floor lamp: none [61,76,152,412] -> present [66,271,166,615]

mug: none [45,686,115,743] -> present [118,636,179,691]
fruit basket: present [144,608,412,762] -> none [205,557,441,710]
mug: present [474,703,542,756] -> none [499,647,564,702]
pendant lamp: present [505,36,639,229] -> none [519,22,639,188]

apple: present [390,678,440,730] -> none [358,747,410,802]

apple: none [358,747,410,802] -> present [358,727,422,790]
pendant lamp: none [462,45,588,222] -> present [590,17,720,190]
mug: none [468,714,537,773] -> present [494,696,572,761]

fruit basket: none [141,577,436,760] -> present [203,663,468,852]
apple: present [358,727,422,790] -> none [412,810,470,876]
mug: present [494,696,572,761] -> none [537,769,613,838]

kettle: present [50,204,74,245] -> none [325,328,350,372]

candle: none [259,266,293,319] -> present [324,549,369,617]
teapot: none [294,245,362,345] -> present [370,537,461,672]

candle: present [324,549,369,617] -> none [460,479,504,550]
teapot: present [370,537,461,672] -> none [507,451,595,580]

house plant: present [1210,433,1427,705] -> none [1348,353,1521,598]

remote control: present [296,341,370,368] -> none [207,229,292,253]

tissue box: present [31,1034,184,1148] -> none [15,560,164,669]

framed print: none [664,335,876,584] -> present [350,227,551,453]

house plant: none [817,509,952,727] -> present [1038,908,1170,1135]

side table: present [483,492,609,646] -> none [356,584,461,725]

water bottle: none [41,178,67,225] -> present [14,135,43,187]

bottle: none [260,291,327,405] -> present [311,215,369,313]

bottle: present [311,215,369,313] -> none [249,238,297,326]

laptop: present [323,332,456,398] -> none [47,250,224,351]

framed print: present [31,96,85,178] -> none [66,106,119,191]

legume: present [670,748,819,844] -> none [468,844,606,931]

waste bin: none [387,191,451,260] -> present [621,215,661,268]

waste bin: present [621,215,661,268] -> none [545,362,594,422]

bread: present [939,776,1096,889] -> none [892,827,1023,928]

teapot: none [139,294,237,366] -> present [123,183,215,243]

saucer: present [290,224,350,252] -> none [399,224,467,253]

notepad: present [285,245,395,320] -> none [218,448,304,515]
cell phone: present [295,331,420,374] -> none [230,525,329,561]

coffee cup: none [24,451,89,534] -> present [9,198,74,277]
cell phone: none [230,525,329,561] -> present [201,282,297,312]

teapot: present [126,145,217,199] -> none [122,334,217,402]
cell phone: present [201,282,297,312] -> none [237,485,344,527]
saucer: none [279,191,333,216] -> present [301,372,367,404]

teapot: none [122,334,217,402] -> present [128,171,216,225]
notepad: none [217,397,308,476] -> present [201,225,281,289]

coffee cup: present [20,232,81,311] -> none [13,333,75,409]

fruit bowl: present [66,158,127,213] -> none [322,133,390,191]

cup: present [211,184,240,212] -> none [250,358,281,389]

+---+

# [Exercise description]
One stretch of the lines above is wanted, from the line that contains "water bottle: none" through the line that contains "bread: present [939,776,1096,889]". Output it exactly.

# [Response area]
water bottle: none [41,178,67,225] -> present [14,135,43,187]

bottle: none [260,291,327,405] -> present [311,215,369,313]

bottle: present [311,215,369,313] -> none [249,238,297,326]

laptop: present [323,332,456,398] -> none [47,250,224,351]

framed print: present [31,96,85,178] -> none [66,106,119,191]

legume: present [670,748,819,844] -> none [468,844,606,931]

waste bin: none [387,191,451,260] -> present [621,215,661,268]

waste bin: present [621,215,661,268] -> none [545,362,594,422]

bread: present [939,776,1096,889] -> none [892,827,1023,928]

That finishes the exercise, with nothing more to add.